自上个世纪中叶以来,数学发生了许多重大的变化。其一是数学研究对象的多元化趋势。18世纪的数学专心致力于解决力学和天文学问题,19世纪的数学主要是基于自身问题抽象化的发展,即纯粹数学的发展阶段。而20世纪的数学则是纯粹数学和应用数学共同繁荣的时代,特别是20世纪40年代以来,数学以前所未有的速度向科技、人文甚至人类实践领域扩展和渗透。在这个过程中,形成了生物数学、数理气象学、数学地质学、数理心理学、数学考古学等一连串交叉学科,成为数学发展不同于以往时代的新特征。而像“数论”这样的纯粹数学应用于密码技术、卫星信号传输等前沿领域的例子也频频出现,说明数学应用已经达到相当的深度。其二是由于计算机的影响而使数学研究方法多样化。由计算机证明四色定理机而引发的机器证明、数学实验、不完全归纳法等方法在当代数学中已经占有了一席之地并有逐步扩展的趋势。由于计算机的使用也出现了诸如计算数论、计算几何学等新的数学分支。其三是数学研究领域的非标准化。像模糊数学、突变理论、分形与混沌理论等20世纪以来数学发展过程中出现的重大理论突破都反映出数学研究从基础的、总体的、不变的宏大目标转向对现象的、局部的、相对的、奇异和不连续目标的追求。以往数学研究只关注简单化、线性化、机械化的标准系统,而今像生命系统、生态系统、社会系统和人类思维这样的复杂化、非线性、有机化,无法用经典数学和二值逻辑刻画和描述其演化发展过程的非标准系统也逐渐进入数学研究的视野。当代数学所表现出来的这些新特点、新趋势和新方法都无法用“数学结构”这一概念得到合理的解释和说明,许多难以公理化、结构化的数学分支发展越来越快。当代数学的发展已经从布尔巴基学派所指引的抽象化、结构化、整体化的道路转向具体的、多变的、零散的技术型道路,数学已不再是分门别类、结构清楚、层次分明的传统数学。事实上,布尔巴基学派眼中的数学主要是19世纪的数学,但即便是这样,也不是用结构就可以完全统一了的。

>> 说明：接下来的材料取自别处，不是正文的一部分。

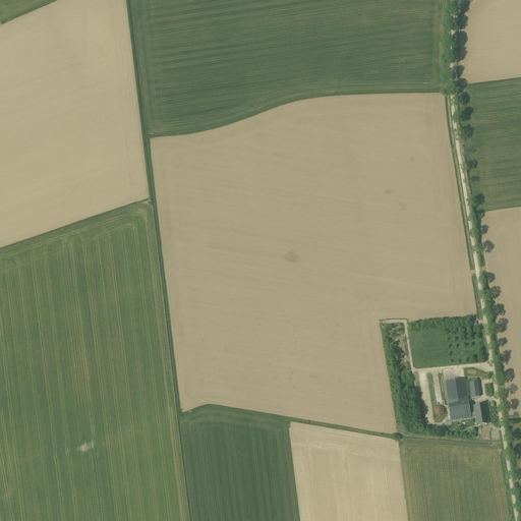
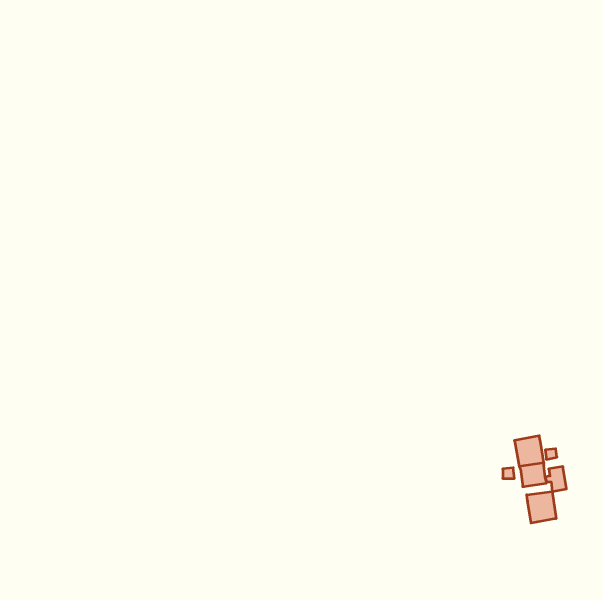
building: none -> [527,491,556,523]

结构主义的要义有二:一是结构,二是公理化方法。结构不是数学的全部,公理化方法也不是万能的。首先,公理化方法主要是证明而不是发现的方法。在数学发展的一定阶段,公理化方法能够将经验的零散的数学知识系统化、条理化、逻辑化,从而达到严格化的目的。同时公理化方法的应用也孕育了像泛函、拓扑、抽象代数、实变等现代数学的核心知识。但理论思维仅仅是一种重要的数学思维,当然不是唯一的一种,如果没有经验或科学思想的启发,没有数学直觉和数学家个人的灵感,数学就不可能发展。其次,公理化方法有其适用范围。康德指出,理性只在处理经验知识时有效,不能用于思维超验的对象,否则就会导致关于事物的“二律背反”。19世纪以来在公理化方法的推动下,分析概念严格化,几何对象普遍化,代数结构一般化,数学已经逐渐脱离了实在且渐行渐远。在此基础上,如果数学家一味地抽象,无限地推理,就会出现许许多多的矛盾和数学怪物,事实上,这也成为现代数学发展的最大困惑。最后,也是最重要的,就连严格化这个最初的目标也是公理化方法可望而不可及的幻想。因为公理系统特别是形式化系统本身有着先天的无法克服的局限性。正如哥德尔所指出的那样,一个形式化的公理系统如果具备了无矛盾性,则在其中就一定存在不可判定的命题,即该系统就不具有完备性。在此基础上,哥德尔还进一步说明,形式系统的相容性在本系统无法得到证明。可见,公理化的演绎系统并不能保证数学知识的严格性和普遍必然性,即便是纯逻辑的要求也达不到。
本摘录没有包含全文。